Following Steve's column that suggested the proposed downtown arena be a soccer-specific stadium, UTEP Associate Professor and local historian Dr. Max Grossman joined Sportstalk on Wednesday afternoon to discuss his alternative point of view for the stadium, while fielding phone calls and questions from listeners.

And Dr. Grossman came prepared for the interview and his first appearance on Sportstalk.

"Doesn't give me pleasure, but it's something I have to do," Grossman said regarding his fight to preserve the community of Duranguito.

In the first segment, both Steve and Dr. Grossman went back and forth between the origins of the community, discussed which neighborhood came first—Duranguito or Chihuahuita—and Dr. Grossman explained why he and his fellow supporters believe the community should be preserved.

They both discussed Proposition 2, which was passed by voters in 2012. On one hand, Steve argued that the voters knew that sports and downtown were included in the proposition, but Dr. Grossman suggested that the ballot was misleading for voters in what he called a "bait and switch" tactic.

"So many laws were broken that we find ourselves in litigation now," Dr. Grossman said.

After undergoing mediation with the city last year, Dr. Grossman felt that both sides were going to reach a compromise after the sides proposed to move the arena two blocks north, which would only eliminate two of the 14 buildings in the Duranguito area. However, Dr. Grossman explained that the mediation fell through on the city's side.

Steve then explained that seven years was too long for this project to be dragged out and that the cost is only rising, no matter what they decide to do.

Dr. Grossman cited his main reason to continue to fight for the preservation of the community by saying, "we as a city can't afford this project." One idea was to possibly relocate the arena to another part of the city. He referenced the trolly's loss in revenue to this and opened it up to a series of questions by callers.
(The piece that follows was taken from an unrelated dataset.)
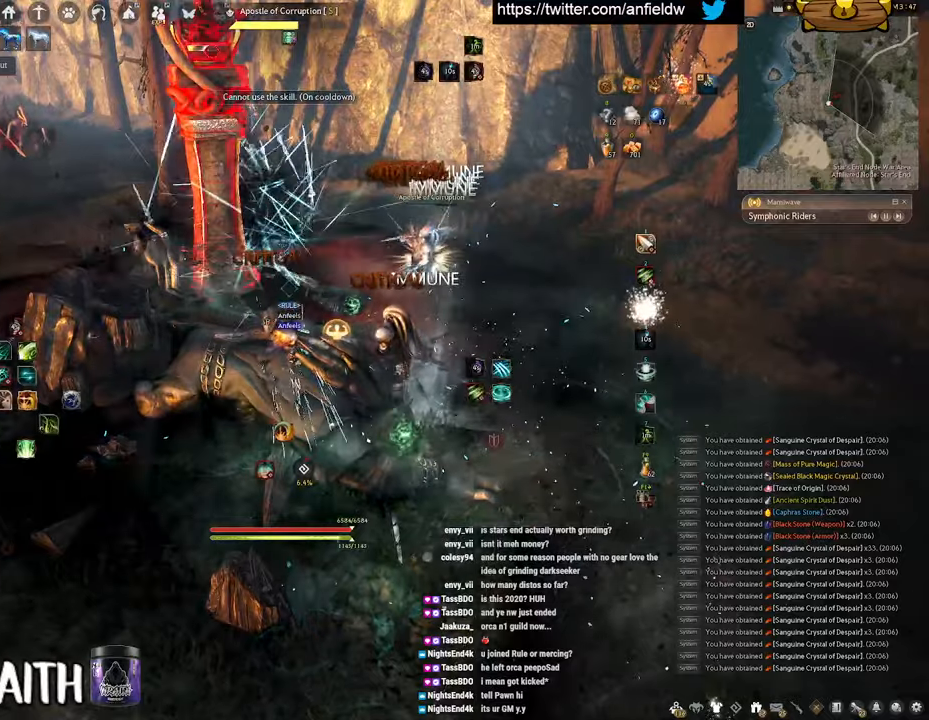
{"keys": [], "mouse": [], "events": []}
We fielded a wide variety of phone calls, from supporters of Dr. Grossman's movement to those that are in support of building a downtown arena. One caller restated that the ballot language did not mention downtown, therefore it should not be in the conversation. Another caller described some of the anti-arena supporters as being "bullies" to the other side. Some callers blamed the city's deliberation on the topic, while others directly blamed the anti-arena supporters for halting any progress in the arena.